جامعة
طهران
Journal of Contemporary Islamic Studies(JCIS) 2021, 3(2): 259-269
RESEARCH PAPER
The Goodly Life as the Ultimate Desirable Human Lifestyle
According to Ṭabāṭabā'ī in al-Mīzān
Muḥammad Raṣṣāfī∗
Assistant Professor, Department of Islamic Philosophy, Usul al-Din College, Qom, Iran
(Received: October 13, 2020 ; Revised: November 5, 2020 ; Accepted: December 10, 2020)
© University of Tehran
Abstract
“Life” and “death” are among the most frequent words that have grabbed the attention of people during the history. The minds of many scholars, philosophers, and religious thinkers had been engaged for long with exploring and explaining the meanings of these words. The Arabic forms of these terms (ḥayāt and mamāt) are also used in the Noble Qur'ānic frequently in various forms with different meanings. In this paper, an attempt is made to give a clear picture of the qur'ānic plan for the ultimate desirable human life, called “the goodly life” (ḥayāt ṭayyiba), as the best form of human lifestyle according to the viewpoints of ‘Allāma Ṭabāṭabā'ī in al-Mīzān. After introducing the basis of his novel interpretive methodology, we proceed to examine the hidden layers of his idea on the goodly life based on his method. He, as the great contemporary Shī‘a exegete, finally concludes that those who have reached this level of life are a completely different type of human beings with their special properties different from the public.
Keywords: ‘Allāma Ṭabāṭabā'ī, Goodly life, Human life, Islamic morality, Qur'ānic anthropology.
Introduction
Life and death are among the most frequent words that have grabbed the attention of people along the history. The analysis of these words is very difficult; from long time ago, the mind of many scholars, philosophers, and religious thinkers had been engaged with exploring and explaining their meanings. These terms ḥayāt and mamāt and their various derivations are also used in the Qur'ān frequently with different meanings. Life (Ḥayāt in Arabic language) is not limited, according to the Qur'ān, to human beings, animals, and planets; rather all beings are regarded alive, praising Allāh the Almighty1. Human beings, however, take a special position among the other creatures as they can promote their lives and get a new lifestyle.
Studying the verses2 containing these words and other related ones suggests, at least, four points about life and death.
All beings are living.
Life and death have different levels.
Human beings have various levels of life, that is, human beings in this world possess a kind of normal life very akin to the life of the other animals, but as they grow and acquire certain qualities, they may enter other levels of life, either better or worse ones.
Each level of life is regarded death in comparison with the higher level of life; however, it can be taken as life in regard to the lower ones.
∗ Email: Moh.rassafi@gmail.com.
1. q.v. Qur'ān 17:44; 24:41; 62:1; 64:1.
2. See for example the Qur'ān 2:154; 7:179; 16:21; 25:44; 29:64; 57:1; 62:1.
++++++++
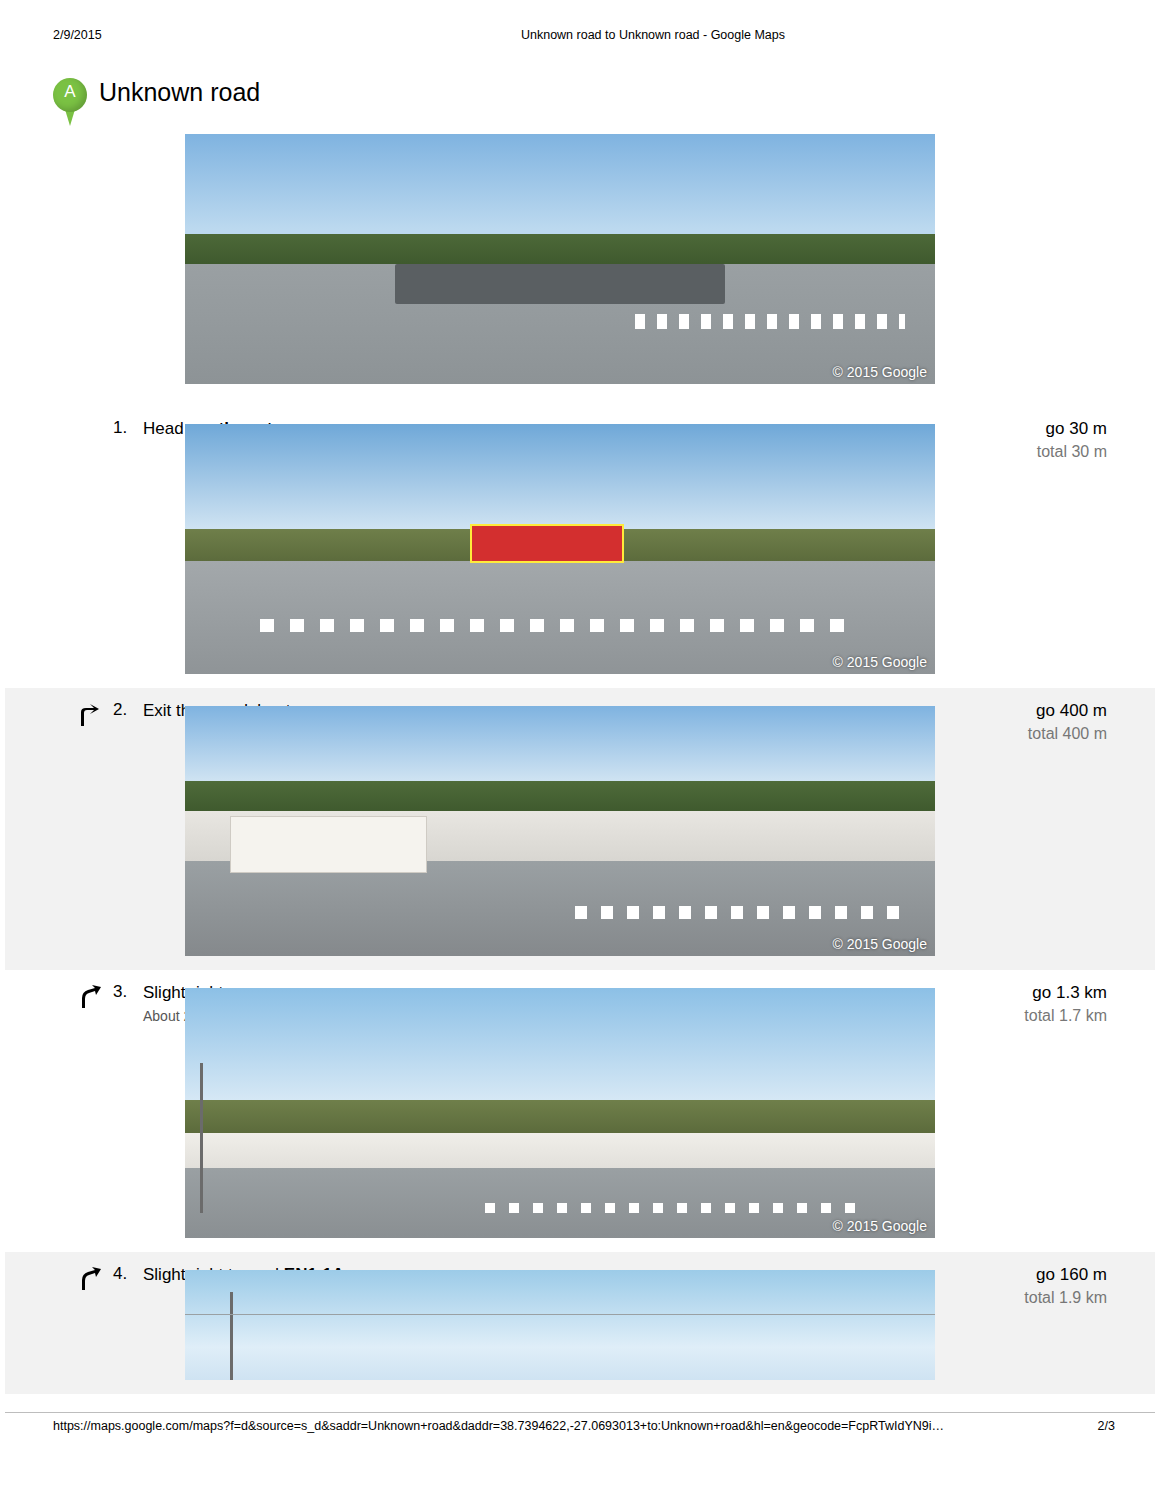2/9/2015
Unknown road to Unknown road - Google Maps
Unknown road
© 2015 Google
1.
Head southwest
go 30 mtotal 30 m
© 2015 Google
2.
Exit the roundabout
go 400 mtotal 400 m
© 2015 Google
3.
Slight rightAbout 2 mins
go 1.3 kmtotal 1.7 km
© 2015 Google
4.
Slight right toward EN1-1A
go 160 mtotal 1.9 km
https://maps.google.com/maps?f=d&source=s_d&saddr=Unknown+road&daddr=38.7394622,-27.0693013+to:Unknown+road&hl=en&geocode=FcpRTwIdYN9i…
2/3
++++++++
*The problem*. From the material above, set down exactly the lines between the line holding "Life and death have different levels." and the line holding "2. See for example", inclusive. Include nothing else.

*Response below*.
Life and death have different levels.
Human beings have various levels of life, that is, human beings in this world possess a kind of normal life very akin to the life of the other animals, but as they grow and acquire certain qualities, they may enter other levels of life, either better or worse ones.
Each level of life is regarded death in comparison with the higher level of life; however, it can be taken as life in regard to the lower ones.
∗ Email: Moh.rassafi@gmail.com.
1. q.v. Qur'ān 17:44; 24:41; 62:1; 64:1.
2. See for example the Qur'ān 2:154; 7:179; 16:21; 25:44; 29:64; 57:1; 62:1.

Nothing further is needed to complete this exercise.